You are right in that a password is only secure if it is obscure. But the "obsure" part of "security through obscurity" refers to obscurity of the system. With passwords, the system is completely open -- you know the exact method that is used to unlock it, but the key, which is not part of the system, is the unknown.
If we were to generalize, then yes, all security is by means of obscurity. However, the phrase "security through obscurity" does not refer to this.
Maybe it's easier to understand what Security-by-Obscurity is about, by looking at something that is in some sense the opposite: Auguste Kerckhoffs's Second Principle (now simply known usually as Kerckhoffs's Principle), formulated in 1883 in two articles on La Cryptographie Militaire:
[The cipher] must not be required to be secret, and it must be able to fall into the hands of the enemy without inconvenience.

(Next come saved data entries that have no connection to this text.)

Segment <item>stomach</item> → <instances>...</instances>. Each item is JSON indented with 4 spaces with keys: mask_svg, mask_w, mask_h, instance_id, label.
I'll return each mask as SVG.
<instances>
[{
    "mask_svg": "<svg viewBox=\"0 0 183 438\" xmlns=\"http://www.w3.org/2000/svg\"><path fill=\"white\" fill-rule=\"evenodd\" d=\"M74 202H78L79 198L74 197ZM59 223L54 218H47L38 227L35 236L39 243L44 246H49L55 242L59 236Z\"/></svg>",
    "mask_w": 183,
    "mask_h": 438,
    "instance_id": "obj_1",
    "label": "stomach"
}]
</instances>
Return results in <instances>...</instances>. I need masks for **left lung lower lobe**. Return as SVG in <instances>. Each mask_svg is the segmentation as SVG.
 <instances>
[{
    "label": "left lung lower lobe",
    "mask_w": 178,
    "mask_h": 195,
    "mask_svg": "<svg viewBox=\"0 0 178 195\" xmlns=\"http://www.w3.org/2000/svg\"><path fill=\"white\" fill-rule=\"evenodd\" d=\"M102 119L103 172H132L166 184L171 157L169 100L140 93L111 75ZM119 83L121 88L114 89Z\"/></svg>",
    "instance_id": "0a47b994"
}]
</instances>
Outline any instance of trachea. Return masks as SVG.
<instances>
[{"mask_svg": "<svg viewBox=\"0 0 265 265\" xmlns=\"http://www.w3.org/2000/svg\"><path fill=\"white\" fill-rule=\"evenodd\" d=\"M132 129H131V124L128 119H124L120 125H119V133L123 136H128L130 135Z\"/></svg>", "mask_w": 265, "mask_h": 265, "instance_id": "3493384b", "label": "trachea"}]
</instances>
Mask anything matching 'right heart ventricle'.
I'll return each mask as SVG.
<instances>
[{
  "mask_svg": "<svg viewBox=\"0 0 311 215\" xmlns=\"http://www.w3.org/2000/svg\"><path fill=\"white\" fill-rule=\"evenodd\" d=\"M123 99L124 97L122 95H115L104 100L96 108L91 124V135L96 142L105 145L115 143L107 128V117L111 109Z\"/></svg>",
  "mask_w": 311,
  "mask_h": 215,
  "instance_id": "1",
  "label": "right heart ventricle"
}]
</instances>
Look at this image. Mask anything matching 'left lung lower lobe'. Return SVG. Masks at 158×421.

Claude Shannon reformulated it as:
The enemy knows the system.
And Eric Raymond as:
Any security software design that doesn't assume the enemy possesses the source code is already untrustworthy.
An alternative formulation of that principle is that
The security of the system must depend only of the secrecy of the key, not the secrecy of the system.
So, we can simply define Security-by-Obscurity to be any system that does not follow that principle, and thus we cleverly out-defined the password :-)
There are two basic reasons why this Principle makes sense:
Keys tend to be much smaller than systems, therefore they are easier to protect.
Compromising the secrecy of a key only compromises the secrecy of all communications protected by that key, compromising the secrecy of the system compromises all communications.
Note that it doesn't say anywhere that you can't keep your system secret. It just says you shouldn't depend on it. You may use Security-by-Obscurity as an additional line of defense, you just shouldn't assume that it actually works.
In general, however, cryptography is hard, and cryptographic systems are complex, therefore you pretty much need to publish it, to get as many eyeballs on it as possible. There are only very few organizations on this planet that actually have the necessary smart people to design cryptographic systems in secrecy: in the past, when mathematicians were patriots and governments were rich, those were the NSA and the KGB, right now it's IBM and a couple of years from now it's gonna be the Chinese Secret Service and international crime syndicates.
No. Let's look a definition of security through obscurity from wikipedia
a pejorative referring to a principle in security engineering, which attempts to use secrecy (of design, implementation, etc.) to provide security.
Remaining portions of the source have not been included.